Il y a une question que tout praticien se pose un jour, souvent tard le soir, après une séance qui a dépassé ce qu’il avait prévu : qu’est-ce qui s’est vraiment passé là ?

Et symétriquement, après une séance qui n’a pas décollé malgré tous les efforts : qu’est-ce qui a manqué ?

La réponse facile, et insuffisante

On pourrait dire que tout repose sur la technique. La formation du praticien, la maîtrise des protocoles, les connaissances cliniques et psychologiques accumulées au fil des années. Et c’est vrai, une technique solide n’est pas négociable. Un hypnothérapeute qui ne maîtrise pas son outil travaille dans le flou.

On pourrait dire aussi que tout repose sur le sujet. Sa motivation, son envie réelle de changer, sa capacité à lâcher prise. Et c’est vrai aussi, un client qui vient pour faire plaisir à son entourage n’offre pas le même terrain qu’un client qui souffre et veut en sortir.

Mais si c’était uniquement une question de technique et de protocole, une IA pourrait très bien faire le travail. Elle connaît les protocoles. Elle ne se trompe pas sur les étapes. Elle ne fatigue pas, ne se disperse pas, n’a pas de mauvaise journée.

Et si c’était uniquement une question de motivation du client, il pourrait atteindre son objectif avec n’importe qui, ou même seul, face à une interface.

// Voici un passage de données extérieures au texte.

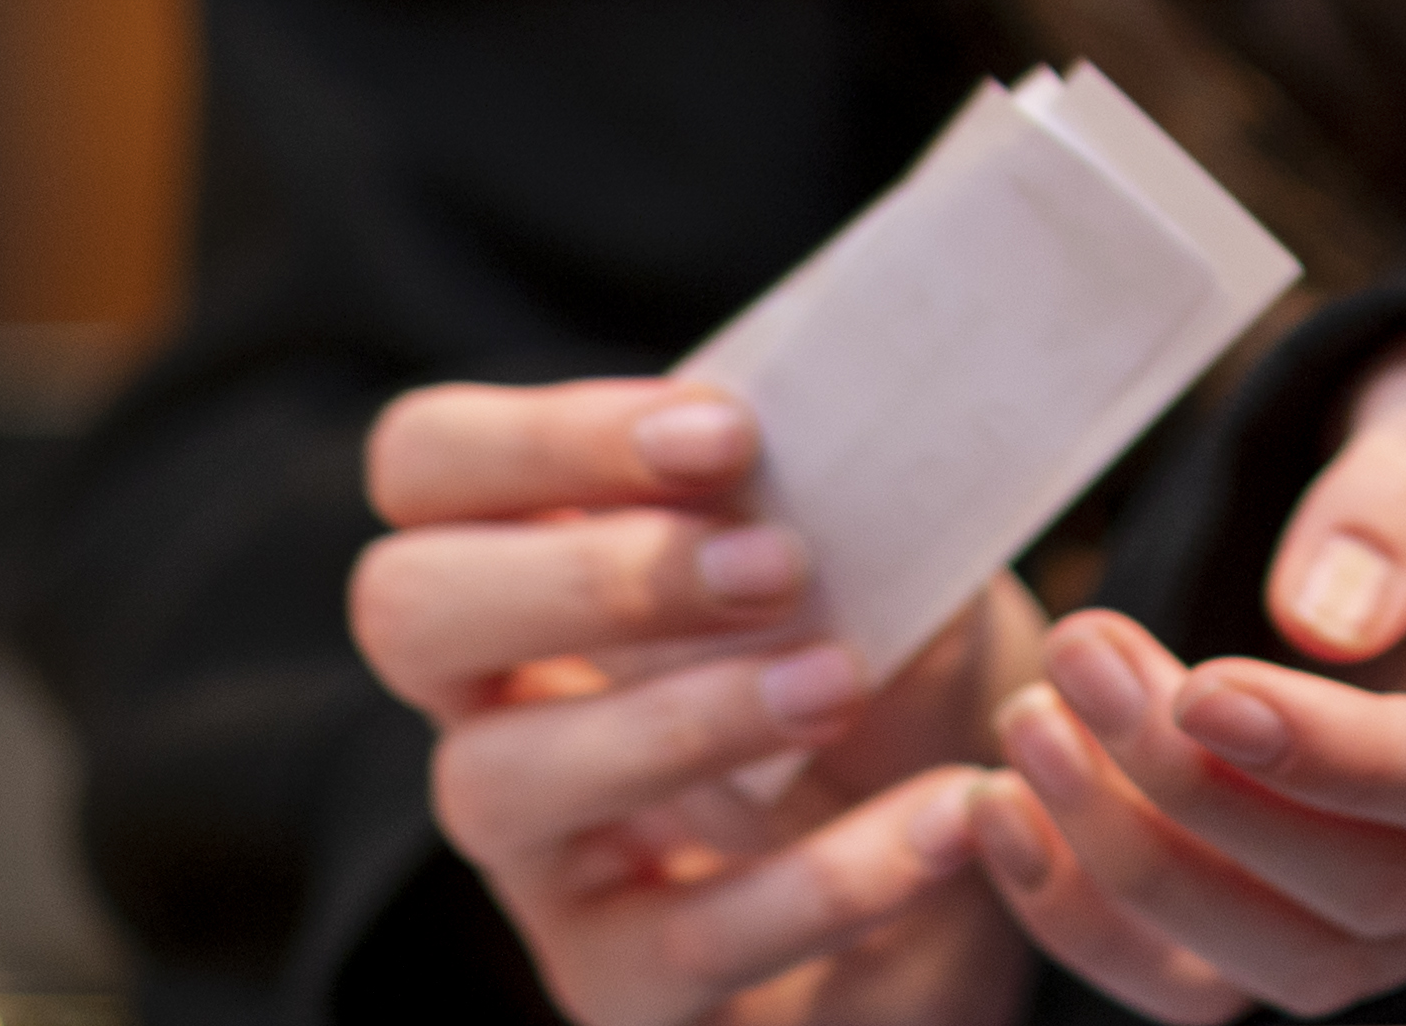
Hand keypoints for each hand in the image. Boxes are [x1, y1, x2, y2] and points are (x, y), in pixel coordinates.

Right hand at [356, 374, 1043, 1025]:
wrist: (1000, 847)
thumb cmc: (911, 658)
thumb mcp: (893, 554)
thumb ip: (843, 492)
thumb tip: (839, 441)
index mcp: (531, 553)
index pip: (427, 464)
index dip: (546, 438)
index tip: (728, 434)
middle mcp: (495, 699)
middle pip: (405, 608)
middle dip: (587, 573)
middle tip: (776, 565)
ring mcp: (538, 854)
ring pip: (498, 781)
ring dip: (678, 719)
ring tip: (841, 682)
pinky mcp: (616, 983)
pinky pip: (680, 939)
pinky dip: (820, 878)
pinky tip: (943, 818)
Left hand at [968, 341, 1405, 1021]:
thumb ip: (1405, 494)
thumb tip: (1319, 619)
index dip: (1351, 761)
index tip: (1206, 685)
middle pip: (1378, 894)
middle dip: (1205, 795)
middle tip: (1082, 656)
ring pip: (1290, 965)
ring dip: (1139, 868)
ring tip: (1029, 727)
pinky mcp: (1312, 911)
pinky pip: (1213, 977)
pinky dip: (1096, 925)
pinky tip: (1000, 813)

Or on sait tous que ce n’est pas aussi simple. Quelque chose d’autre se joue.

Ce quelque chose d’autre

Il y a dans la relation thérapeutique une dimension qui résiste à la mise en équation. Quelque chose qui ne s’enseigne pas dans un manuel, qui ne s’installe pas en suivant un protocole, et qui pourtant fait souvent la différence entre une séance ordinaire et une séance qui change quelque chose en profondeur.

C’est une qualité de présence. Une forme d’écoute qui n’est pas seulement technique, écoute des mots, des silences, du rythme de la respiration, de ce que le corps dit avant que la bouche parle. C’est la capacité à créer un espace-temps particulier : orienté vers l’objectif du client, mais ancré dans sa réalité, sa souffrance, son histoire.

Cette matière-là se construit lentement. Avec le temps, l’expérience, une bonne dose de bon sens et de lucidité sur soi-même. On ne peut pas la mettre en boîte. On ne peut pas la reproduire sur commande.

La poésie comme métaphore sérieuse

Je vais dire quelque chose qui peut surprendre : cette dimension-là, je l’appelle poésie.

Et je vous entends déjà : « ça ne fait pas très sérieux de parler de poésie dans un contexte thérapeutique. »

Mais souvenez-vous de vos années de collège. On vous a appris que la poésie obéit à des règles. La métrique, la rime, le rythme, les figures de style, il y a une technique, une grammaire. On ne s’improvise pas poète en ignorant ces règles.

Et pourtant. Ce qui fait qu’un poème vous touche plus qu’un autre, ce frisson, cette reconnaissance soudaine, l’impression que quelqu’un a mis des mots sur quelque chose que vous n’aviez pas su formuler, ça ne s’explique pas par la technique seule. Cela relève de ce qui se passe entre le texte et ce que vous portez en vous : vos souvenirs, votre inconscient, ce que certains appellent l’âme.

La relation thérapeutique fonctionne de la même façon. La technique est nécessaire. Elle n’est pas suffisante. Ce qui fait qu’une séance résonne, vraiment résonne, tient aussi à quelque chose qui se passe entre deux présences humaines, et qui ne se réduit pas à des variables mesurables.

Alors, l’IA ?

L’intelligence artificielle peut beaucoup. Je l’utilise moi-même, et dans les articles qui suivront, je vous montrerai comment elle m’a aidé à accompagner certains clients, non pas pour me remplacer, mais pour ouvrir des voies que je n’aurais peut-être pas trouvées aussi vite seul.

Mais la question que je vous laisse est celle-ci : l’IA aura-t-elle un jour ce cœur ?

Cette capacité à être réellement là. À percevoir ce qui n’est pas dit. À créer cet espace-temps singulier où quelqu’un se sent suffisamment en sécurité pour laisser quelque chose changer.

Je ne tranche pas. La question mérite d’être posée sérieusement, sans naïveté ni rejet.

Ce que je sais, c’est que pour l’instant, ce mystère-là reste du côté humain.